Can you copy every line exactly, from the start of the entries through the line containing "Rusko zhasne mobilný internet počas Dňa", including that line?
____ The data
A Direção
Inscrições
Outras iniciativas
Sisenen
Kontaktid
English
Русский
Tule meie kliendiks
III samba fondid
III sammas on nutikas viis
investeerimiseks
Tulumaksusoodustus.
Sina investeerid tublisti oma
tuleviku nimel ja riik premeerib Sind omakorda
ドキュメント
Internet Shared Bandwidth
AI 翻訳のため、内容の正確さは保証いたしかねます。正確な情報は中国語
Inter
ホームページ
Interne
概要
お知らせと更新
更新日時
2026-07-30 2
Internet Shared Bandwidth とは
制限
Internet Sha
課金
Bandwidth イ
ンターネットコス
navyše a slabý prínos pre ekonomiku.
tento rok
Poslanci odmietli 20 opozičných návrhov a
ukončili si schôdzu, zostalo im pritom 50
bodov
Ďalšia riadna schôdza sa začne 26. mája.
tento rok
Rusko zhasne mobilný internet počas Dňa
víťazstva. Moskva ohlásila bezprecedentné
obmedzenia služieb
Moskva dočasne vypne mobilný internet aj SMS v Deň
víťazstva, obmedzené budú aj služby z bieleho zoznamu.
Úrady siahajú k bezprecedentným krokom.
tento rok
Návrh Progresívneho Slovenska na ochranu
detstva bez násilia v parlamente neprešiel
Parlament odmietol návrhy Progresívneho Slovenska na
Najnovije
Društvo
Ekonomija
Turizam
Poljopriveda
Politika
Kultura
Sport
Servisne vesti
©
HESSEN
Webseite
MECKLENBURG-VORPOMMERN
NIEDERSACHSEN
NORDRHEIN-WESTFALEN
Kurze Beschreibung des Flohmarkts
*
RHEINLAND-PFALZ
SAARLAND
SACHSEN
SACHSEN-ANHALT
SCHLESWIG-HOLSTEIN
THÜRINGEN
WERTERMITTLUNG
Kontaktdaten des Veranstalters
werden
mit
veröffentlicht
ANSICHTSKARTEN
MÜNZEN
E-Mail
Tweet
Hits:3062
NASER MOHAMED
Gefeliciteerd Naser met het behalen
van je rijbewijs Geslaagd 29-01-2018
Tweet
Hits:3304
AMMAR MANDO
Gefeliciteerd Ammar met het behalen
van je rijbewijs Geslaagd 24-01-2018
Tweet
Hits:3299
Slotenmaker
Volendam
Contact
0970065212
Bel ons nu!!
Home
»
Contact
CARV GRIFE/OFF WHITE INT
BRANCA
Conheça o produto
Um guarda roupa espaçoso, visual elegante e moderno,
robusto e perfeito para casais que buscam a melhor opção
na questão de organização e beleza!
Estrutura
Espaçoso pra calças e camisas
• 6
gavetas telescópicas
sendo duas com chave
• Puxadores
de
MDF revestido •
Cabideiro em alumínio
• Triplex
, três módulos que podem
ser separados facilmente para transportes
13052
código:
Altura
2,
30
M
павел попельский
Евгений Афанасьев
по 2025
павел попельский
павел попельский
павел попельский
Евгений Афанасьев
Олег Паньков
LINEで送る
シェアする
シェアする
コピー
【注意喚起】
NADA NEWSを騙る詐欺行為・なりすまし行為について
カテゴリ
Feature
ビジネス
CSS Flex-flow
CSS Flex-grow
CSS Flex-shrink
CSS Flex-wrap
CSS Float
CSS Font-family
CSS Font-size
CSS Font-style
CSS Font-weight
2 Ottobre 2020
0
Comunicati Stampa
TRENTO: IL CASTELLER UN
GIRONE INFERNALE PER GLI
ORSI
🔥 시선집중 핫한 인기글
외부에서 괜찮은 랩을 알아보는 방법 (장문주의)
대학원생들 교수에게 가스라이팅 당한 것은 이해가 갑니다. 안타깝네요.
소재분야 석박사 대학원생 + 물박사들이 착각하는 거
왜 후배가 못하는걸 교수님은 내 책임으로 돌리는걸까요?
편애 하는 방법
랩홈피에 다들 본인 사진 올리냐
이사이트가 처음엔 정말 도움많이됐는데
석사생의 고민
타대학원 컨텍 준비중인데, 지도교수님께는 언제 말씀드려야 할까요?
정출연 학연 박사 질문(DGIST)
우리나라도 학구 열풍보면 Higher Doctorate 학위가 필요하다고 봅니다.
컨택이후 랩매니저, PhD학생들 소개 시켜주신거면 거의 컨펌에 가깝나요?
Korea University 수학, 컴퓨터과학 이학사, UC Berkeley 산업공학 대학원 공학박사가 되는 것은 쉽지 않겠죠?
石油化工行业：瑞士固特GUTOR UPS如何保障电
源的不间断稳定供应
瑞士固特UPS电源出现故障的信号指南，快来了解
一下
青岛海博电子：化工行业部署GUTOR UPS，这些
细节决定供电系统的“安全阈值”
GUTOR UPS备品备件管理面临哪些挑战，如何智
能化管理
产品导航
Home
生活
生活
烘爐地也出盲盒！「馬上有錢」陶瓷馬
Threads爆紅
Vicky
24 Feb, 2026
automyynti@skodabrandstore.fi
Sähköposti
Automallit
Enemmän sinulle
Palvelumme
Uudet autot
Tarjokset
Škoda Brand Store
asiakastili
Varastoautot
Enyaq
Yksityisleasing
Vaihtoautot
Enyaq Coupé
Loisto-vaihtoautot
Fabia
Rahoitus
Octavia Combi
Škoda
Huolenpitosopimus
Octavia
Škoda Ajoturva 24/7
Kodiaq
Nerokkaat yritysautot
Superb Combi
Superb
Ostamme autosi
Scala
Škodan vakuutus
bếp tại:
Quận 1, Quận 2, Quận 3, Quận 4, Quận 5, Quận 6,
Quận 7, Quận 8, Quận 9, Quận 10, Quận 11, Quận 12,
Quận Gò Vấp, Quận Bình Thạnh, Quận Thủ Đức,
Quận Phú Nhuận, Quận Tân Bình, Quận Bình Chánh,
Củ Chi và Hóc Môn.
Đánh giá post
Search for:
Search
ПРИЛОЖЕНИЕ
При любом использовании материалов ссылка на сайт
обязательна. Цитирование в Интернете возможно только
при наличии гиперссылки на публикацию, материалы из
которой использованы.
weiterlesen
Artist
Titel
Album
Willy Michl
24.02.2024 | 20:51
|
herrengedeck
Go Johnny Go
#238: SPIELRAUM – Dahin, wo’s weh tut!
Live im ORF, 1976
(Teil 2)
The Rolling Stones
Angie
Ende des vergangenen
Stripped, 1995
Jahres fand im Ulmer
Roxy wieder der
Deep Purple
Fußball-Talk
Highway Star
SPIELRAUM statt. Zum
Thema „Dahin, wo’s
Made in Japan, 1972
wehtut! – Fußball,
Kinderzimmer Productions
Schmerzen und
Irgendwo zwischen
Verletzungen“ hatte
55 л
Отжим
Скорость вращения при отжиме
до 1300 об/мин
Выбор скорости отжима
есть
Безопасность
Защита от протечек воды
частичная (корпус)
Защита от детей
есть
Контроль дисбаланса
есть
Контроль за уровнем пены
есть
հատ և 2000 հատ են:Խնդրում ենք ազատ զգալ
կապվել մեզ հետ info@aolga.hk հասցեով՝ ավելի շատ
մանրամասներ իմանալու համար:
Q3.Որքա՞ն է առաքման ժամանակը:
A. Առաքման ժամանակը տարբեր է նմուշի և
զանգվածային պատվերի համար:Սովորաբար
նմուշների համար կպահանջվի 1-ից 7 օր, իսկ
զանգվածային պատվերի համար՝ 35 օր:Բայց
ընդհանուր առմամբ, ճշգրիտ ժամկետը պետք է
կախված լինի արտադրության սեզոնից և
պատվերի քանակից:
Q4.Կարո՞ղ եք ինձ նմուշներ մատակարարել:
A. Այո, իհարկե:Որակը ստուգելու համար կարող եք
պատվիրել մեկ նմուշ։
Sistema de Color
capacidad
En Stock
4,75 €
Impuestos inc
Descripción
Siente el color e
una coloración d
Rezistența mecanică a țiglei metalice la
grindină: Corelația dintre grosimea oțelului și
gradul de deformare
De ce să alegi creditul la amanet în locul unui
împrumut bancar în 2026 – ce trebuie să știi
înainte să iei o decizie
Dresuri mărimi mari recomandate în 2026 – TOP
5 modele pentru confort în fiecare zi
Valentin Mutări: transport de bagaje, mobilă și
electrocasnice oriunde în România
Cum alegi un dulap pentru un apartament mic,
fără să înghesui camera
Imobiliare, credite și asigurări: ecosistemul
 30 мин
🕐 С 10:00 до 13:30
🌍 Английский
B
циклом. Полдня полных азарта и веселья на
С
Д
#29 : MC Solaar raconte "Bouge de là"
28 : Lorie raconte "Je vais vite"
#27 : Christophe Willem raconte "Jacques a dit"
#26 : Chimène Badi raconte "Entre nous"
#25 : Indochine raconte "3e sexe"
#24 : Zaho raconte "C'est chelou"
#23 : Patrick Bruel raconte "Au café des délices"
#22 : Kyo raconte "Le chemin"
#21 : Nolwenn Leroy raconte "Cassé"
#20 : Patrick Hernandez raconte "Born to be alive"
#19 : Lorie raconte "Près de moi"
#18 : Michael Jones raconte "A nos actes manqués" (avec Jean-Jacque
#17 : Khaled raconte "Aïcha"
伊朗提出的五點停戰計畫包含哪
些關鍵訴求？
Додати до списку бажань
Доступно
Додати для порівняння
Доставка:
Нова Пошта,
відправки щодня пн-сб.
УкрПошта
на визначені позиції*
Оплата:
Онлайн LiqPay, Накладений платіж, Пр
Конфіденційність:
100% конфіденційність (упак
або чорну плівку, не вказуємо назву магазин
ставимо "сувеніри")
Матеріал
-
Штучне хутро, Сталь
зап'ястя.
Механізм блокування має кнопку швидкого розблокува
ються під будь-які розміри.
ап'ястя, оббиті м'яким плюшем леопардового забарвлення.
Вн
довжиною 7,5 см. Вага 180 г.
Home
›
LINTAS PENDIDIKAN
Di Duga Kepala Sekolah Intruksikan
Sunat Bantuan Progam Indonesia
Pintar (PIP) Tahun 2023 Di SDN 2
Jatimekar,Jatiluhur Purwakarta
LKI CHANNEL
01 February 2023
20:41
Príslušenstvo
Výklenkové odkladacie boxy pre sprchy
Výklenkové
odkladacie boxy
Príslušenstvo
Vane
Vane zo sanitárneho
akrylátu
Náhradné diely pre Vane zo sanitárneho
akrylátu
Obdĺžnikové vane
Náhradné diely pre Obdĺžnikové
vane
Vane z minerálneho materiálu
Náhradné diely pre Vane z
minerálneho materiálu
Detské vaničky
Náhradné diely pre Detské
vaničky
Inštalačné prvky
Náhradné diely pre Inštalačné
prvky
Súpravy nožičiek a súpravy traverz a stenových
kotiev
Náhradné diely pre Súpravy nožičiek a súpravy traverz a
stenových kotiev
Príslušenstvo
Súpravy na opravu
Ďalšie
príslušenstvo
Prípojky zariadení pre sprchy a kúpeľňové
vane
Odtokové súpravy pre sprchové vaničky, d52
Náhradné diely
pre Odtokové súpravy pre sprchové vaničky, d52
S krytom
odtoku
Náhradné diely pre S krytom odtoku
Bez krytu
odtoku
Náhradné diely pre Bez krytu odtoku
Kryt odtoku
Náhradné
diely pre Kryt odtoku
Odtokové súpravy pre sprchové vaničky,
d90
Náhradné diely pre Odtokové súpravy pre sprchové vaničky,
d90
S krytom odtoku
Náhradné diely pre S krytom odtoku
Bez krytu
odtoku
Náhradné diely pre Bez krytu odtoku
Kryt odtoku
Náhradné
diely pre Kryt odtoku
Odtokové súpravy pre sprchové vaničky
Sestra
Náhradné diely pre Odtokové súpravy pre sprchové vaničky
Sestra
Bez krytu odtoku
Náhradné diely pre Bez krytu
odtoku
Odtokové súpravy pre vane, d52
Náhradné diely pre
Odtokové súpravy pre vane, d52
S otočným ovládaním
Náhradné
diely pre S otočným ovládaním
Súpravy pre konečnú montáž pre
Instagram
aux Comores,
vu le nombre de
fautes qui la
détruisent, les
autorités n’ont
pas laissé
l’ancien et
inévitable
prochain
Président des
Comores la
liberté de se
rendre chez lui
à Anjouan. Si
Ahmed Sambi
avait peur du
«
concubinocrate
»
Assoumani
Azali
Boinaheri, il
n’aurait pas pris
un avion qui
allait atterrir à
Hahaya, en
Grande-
________
> _Result for this exercise_:
A Direção
Inscrições
Outras iniciativas
Sisenen
Kontaktid
English
Русский
Tule meie kliendiks
III samba fondid
III sammas on nutikas viis
investeerimiseks
Tulumaksusoodustus.
Sina investeerid tublisti oma
tuleviku nimel ja riik premeerib Sind omakorda
ドキュメント
Internet Shared Bandwidth
AI 翻訳のため、内容の正確さは保証いたしかねます。正確な情報は中国語
Inter
ホームページ
Interne
概要
お知らせと更新
更新日時
2026-07-30 2
Internet Shared Bandwidth とは
制限
Internet Sha
課金
Bandwidth イ
ンターネットコス
navyše a slabý prínos pre ekonomiku.
tento rok
Poslanci odmietli 20 opozičných návrhov a
ukončili si schôdzu, zostalo im pritom 50
bodov
Ďalšia riadna schôdza sa začne 26. mája.
tento rok
Rusko zhasne mobilný internet počas Dňa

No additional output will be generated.